Porém, o envio compulsório (obrigatório) contraria o principio de um serviço voluntário e sem coerção.
Por que a proposta é criticada
- Distorção do STF – A decisão do Supremo estabeleceu respostas administrativas e educativas ao porte para uso pessoal. Transformar a logística de encaminhamento em obrigação amplia o controle estatal sobre quem não praticou crime.
- Alargamento da rede de controle – O comparecimento compulsório tende a aumentar a vigilância sobre populações já afetadas pela seletividade da política de drogas, em especial jovens negros e moradores de periferias.
- Desvio de finalidade dos CAIS – Ao converter um equipamento de acesso a direitos em destino obrigatório, perde-se a lógica de cuidado baseada em autonomia e adesão voluntária.
- Baixa proporcionalidade – Em perspectiva populacional, os danos atribuídos à maconha são menores que os de álcool e tabaco, o que torna excessivas medidas coercitivas sobre usuários.
O que dizem especialistas em saúde e direitos
Pesquisas e experiências internacionais indicam que políticas baseadas em educação, redução de danos e oferta de direitos são mais efetivas do que coerção para lidar com usos problemáticos.
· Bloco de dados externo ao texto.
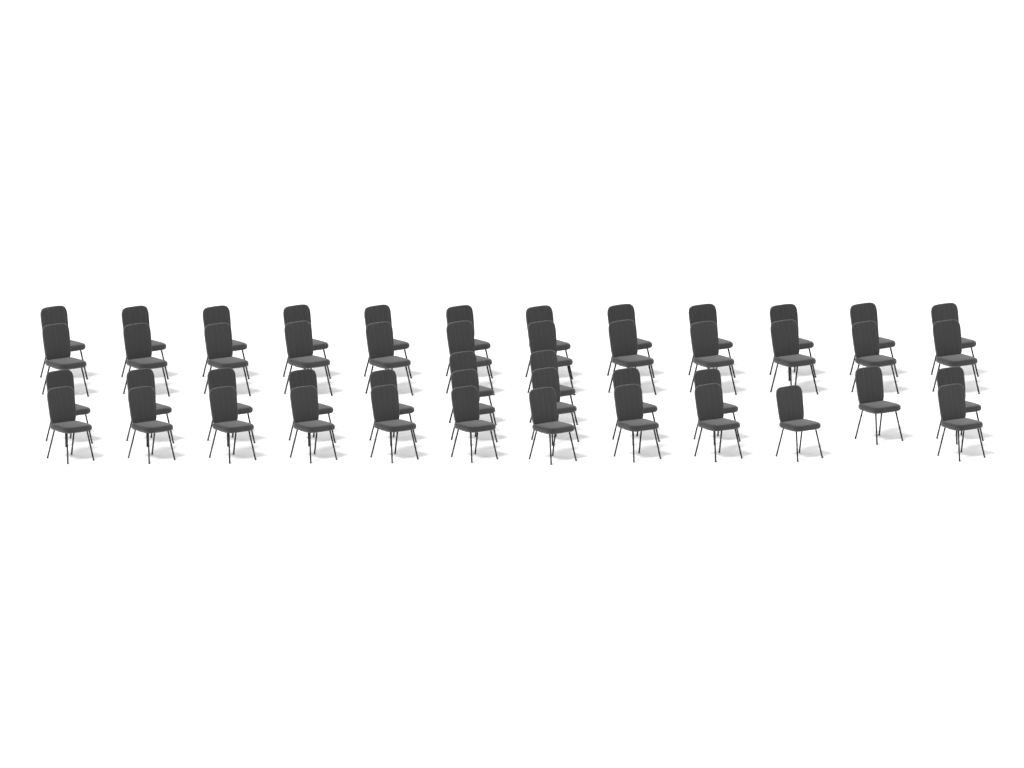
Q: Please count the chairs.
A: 48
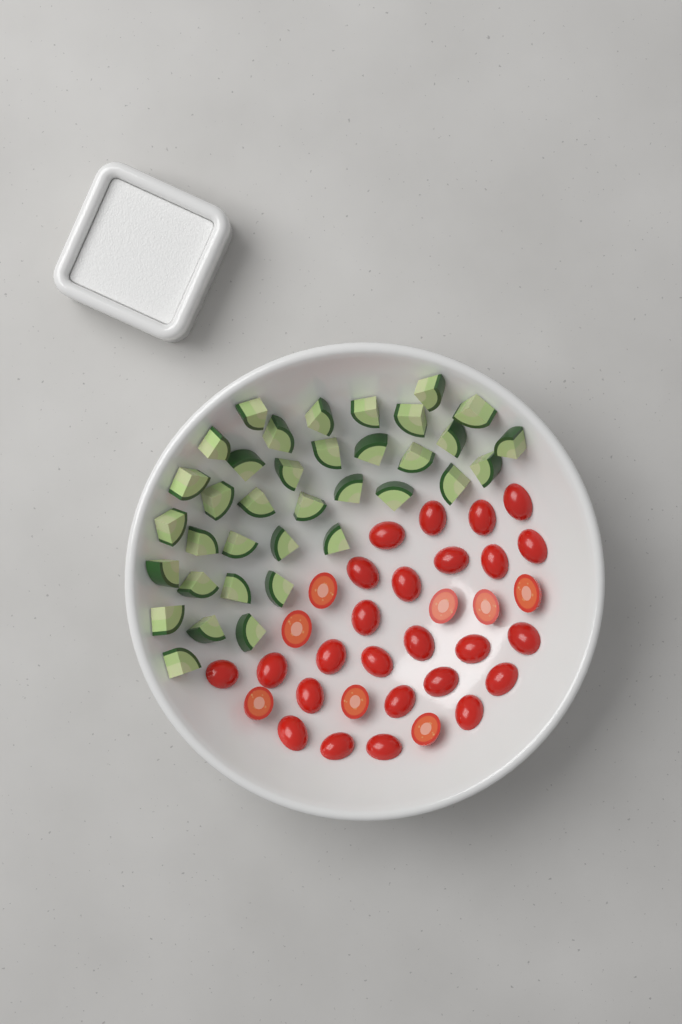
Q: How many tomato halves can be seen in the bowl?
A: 33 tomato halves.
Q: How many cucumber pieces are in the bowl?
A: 36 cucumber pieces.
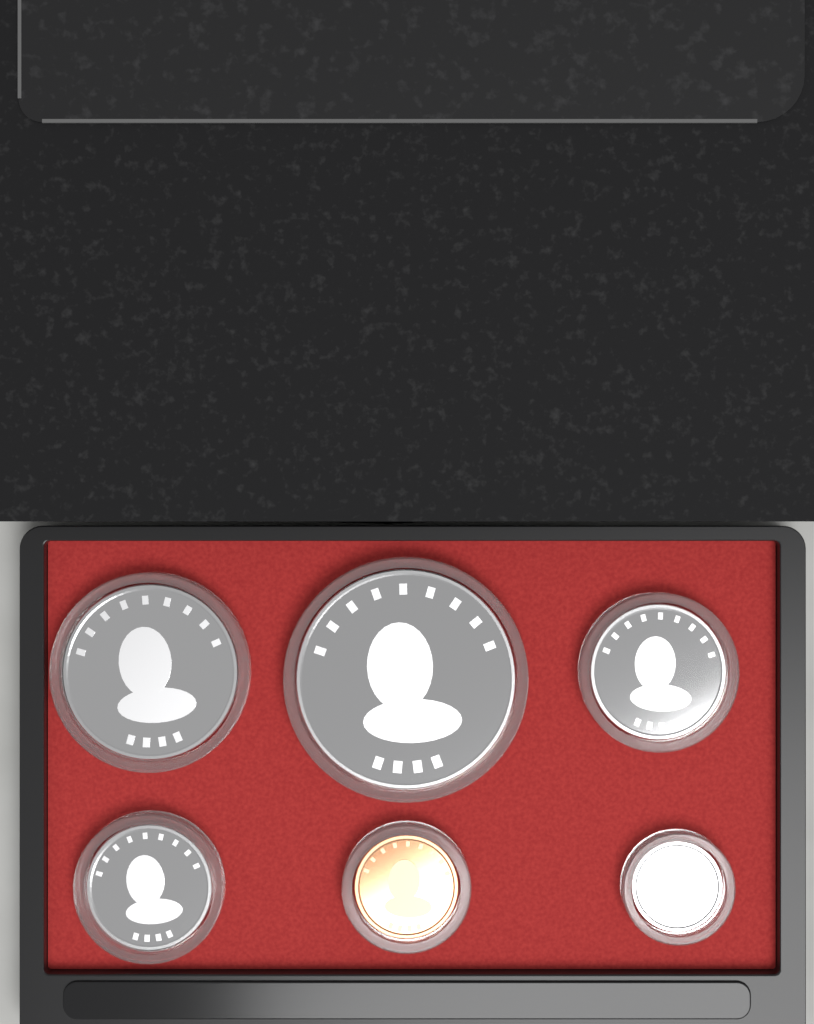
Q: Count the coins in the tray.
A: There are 6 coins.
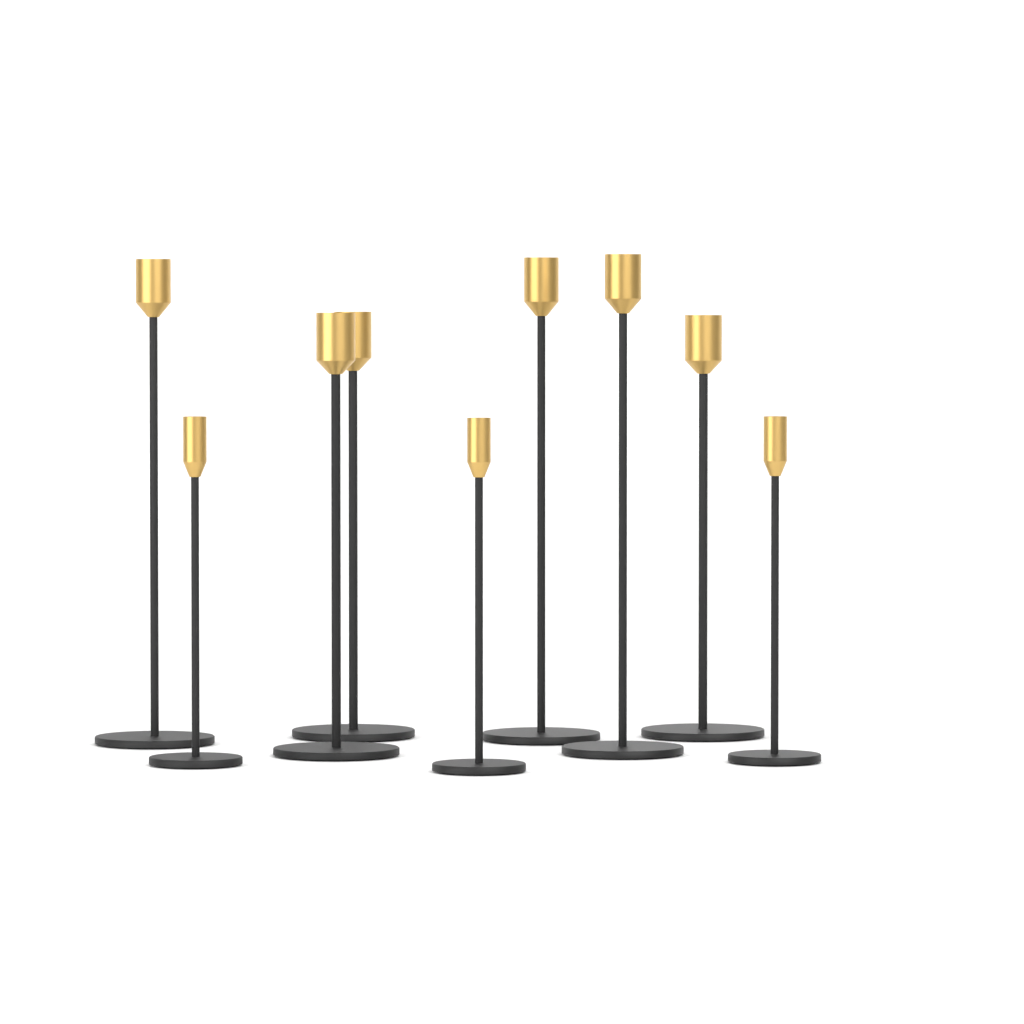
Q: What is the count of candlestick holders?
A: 9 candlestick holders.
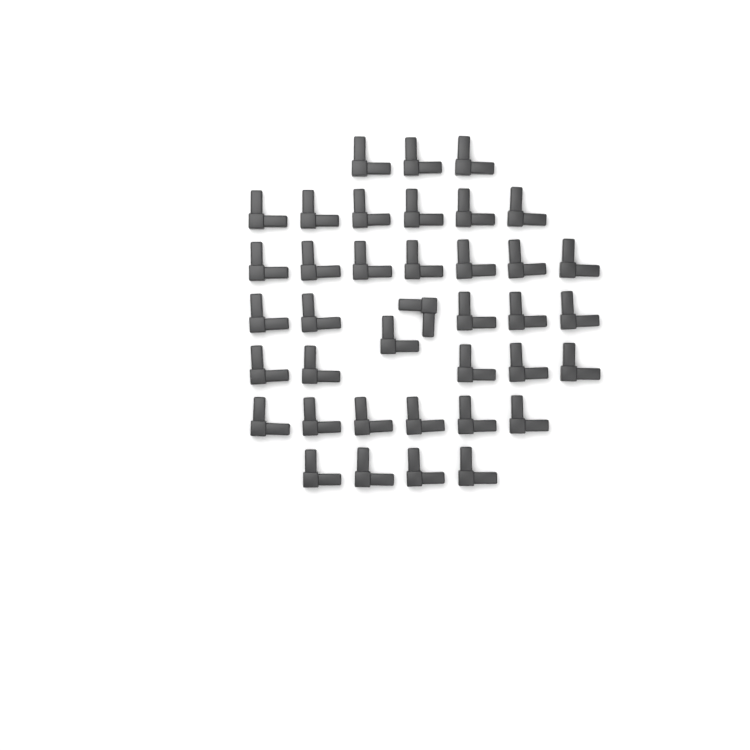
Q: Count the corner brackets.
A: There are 38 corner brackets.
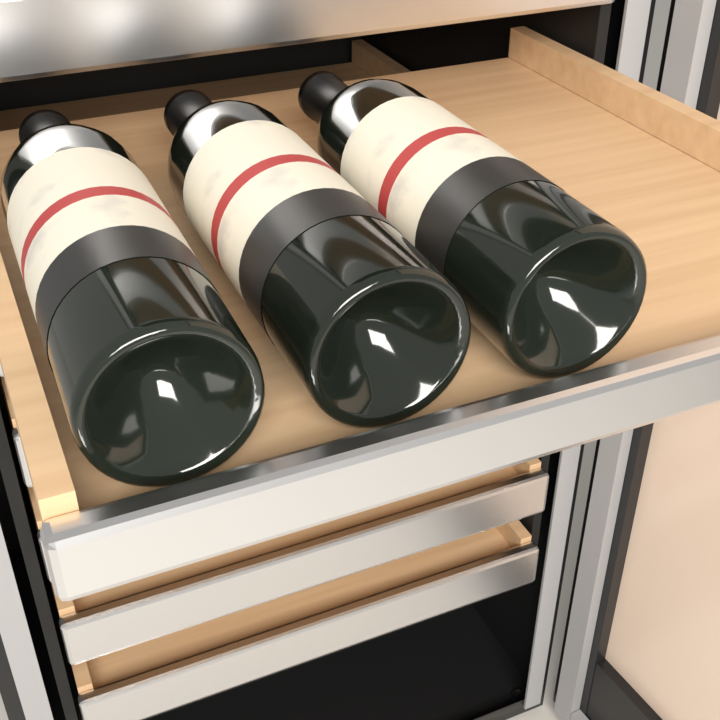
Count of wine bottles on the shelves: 3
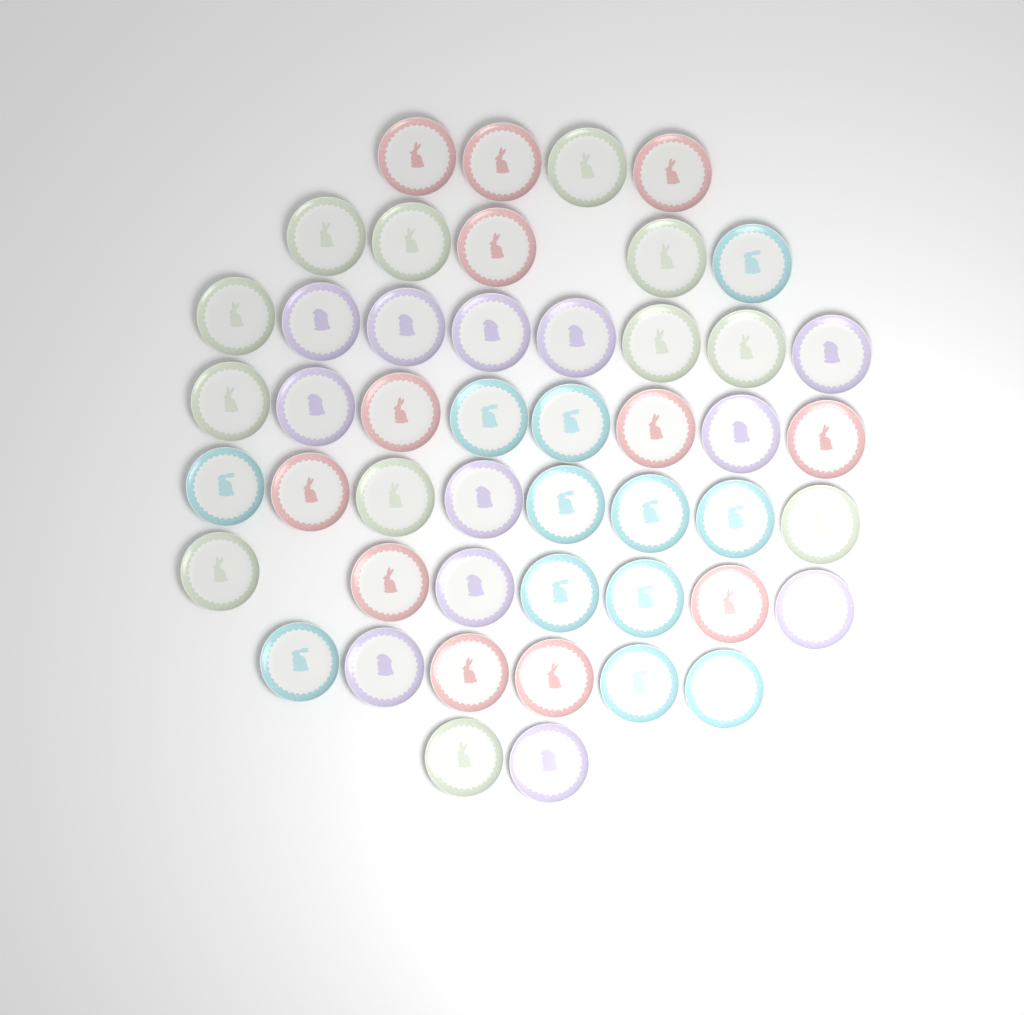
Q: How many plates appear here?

O cuidado forçado tende a afastar pessoas dos serviços e a reforçar estigma, reduzindo a procura espontânea por apoio.
Próximos passos
Até o momento, não há resolução aprovada. Caso o CNJ delibere pelo comparecimento obrigatório, organizações de direitos humanos e coletivos antiproibicionistas devem questionar a medida por desproporcionalidade, desvio de finalidade dos CAIS e contradição com o espírito da decisão do STF. Para descriminalizar de verdade, o caminho é informação, cuidado voluntário e cidadania – não coerção.